··· RECORDS FOR THE EXERCISE ···

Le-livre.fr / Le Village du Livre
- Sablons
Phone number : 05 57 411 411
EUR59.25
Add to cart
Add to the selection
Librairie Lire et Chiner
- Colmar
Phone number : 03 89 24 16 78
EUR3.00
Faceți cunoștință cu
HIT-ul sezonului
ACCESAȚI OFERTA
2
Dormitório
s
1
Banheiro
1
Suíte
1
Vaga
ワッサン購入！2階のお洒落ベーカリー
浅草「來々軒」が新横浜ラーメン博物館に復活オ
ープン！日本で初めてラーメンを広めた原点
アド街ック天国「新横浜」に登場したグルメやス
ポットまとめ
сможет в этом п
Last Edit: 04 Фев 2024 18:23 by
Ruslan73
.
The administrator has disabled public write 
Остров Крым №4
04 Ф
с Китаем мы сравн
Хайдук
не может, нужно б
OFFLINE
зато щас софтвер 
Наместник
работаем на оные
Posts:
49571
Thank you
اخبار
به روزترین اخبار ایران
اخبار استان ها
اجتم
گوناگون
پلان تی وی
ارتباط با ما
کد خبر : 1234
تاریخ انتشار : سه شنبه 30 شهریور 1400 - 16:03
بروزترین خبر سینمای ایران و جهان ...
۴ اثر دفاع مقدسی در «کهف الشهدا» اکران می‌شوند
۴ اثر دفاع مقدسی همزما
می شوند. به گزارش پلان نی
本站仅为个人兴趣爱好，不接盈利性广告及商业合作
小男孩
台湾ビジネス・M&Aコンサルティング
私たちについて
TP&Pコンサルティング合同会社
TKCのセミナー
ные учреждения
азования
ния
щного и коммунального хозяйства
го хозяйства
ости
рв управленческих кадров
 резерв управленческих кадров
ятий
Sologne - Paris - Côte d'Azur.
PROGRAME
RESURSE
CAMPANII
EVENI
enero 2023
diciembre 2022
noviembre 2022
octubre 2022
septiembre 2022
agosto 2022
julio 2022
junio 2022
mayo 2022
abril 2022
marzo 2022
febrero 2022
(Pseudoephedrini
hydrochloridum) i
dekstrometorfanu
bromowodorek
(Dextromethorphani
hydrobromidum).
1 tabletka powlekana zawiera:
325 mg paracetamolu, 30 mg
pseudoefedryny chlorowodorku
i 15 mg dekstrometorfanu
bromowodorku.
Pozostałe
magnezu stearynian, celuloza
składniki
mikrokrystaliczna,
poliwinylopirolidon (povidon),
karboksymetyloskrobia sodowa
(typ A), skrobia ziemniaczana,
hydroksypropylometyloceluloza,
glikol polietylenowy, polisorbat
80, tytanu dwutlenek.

···

**DESCRIPTION OF THE TASK**
Print again the lines of the entries above that fall between the line holding "بروزترین خبر سینمای ایران و جهان ..." and the line holding "pseudoefedryny chlorowodorku", inclusive, exactly as they stand.

**ANSWER**
بروزترین خبر سینمای ایران و جهان ...
۴ اثر دفاع مقدسی در «کهف الشهدا» اکران می‌شوند
۴ اثر دفاع مقدسی همزما
می شوند. به گزارش پلان نی
本站仅为个人兴趣爱好，不接盈利性广告及商业合作
小男孩
台湾ビジネス・M&Aコンサルティング
私たちについて
TP&Pコンサルティング合同会社
TKCのセミナー
ные учреждения
азования
ния
щного и коммунального хозяйства
го хозяйства
ости
рв управленческих кадров
 резерв управленческих кадров
ятий
Sologne - Paris - Côte d'Azur.
PROGRAME
RESURSE
CAMPANII
EVENI
enero 2023
diciembre 2022
noviembre 2022
octubre 2022
septiembre 2022
agosto 2022
julio 2022
junio 2022
mayo 2022
abril 2022
marzo 2022
febrero 2022
(Pseudoephedrini
hydrochloridum) i
dekstrometorfanu
bromowodorek
(Dextromethorphani
hydrobromidum).
1 tabletka powlekana zawiera:
325 mg paracetamolu, 30 mg
pseudoefedryny chlorowodorku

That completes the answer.